MATERIAL SUPPLIED →
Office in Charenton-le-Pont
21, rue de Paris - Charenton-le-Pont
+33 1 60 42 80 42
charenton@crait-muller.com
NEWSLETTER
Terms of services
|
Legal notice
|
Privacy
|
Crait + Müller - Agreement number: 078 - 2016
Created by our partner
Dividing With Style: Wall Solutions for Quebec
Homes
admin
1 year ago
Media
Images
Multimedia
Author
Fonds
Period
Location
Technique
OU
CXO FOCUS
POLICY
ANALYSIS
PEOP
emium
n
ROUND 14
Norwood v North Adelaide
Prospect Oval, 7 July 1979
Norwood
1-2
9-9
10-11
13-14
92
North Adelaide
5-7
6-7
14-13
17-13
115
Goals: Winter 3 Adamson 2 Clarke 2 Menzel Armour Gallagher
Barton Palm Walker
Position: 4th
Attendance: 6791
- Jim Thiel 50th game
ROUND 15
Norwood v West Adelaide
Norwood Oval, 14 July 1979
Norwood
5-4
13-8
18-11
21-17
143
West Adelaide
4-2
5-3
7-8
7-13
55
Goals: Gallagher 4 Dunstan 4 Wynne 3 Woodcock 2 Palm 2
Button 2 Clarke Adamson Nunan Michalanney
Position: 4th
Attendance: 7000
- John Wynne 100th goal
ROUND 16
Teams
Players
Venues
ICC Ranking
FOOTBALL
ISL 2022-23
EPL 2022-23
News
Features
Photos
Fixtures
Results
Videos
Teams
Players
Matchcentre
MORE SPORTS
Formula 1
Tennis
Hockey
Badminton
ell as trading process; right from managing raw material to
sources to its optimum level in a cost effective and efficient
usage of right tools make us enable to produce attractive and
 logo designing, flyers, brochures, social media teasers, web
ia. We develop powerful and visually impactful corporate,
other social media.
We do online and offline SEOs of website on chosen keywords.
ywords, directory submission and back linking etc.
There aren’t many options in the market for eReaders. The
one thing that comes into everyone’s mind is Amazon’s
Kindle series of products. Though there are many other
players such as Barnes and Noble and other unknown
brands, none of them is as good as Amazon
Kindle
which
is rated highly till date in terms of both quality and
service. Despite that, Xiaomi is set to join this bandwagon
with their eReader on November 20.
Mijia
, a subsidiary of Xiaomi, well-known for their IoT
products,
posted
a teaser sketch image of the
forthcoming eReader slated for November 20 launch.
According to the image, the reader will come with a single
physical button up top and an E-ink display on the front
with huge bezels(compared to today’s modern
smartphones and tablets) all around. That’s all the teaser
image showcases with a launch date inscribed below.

TASK DESCRIPTION →
Across the entries above, how many lines contain the string "other"? The number alone is the answer.

RESULT OF THIS TASK →
3